▶ ENTRIES SUPPLIED:
------

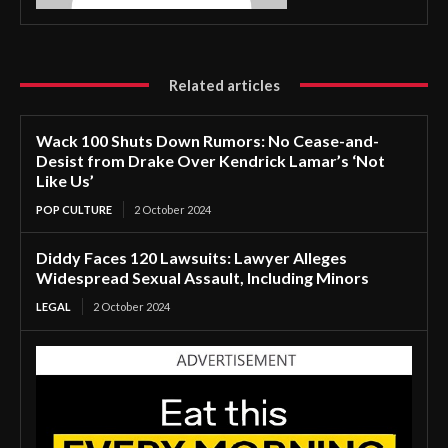
Related articles
Wack 100 Shuts Down Rumors: No Cease-and-
Desist from Drake Over Kendrick Lamar’s ‘Not
Like Us’
POP CULTURE
2 October 2024
Diddy Faces 120 Lawsuits: Lawyer Alleges
Widespread Sexual Assault, Including Minors
LEGAL
2 October 2024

------

▶ EXERCISE DESCRIPTION:
Give these lines again with every "October" switched to "November" and nothing else changed. Leave the pictures out.

▶ REPLY:
Related articles
Wack 100 Shuts Down Rumors: No Cease-and-
Desist from Drake Over Kendrick Lamar’s ‘Not
Like Us’
POP CULTURE
2 November 2024
Diddy Faces 120 Lawsuits: Lawyer Alleges
Widespread Sexual Assault, Including Minors
LEGAL
2 November 2024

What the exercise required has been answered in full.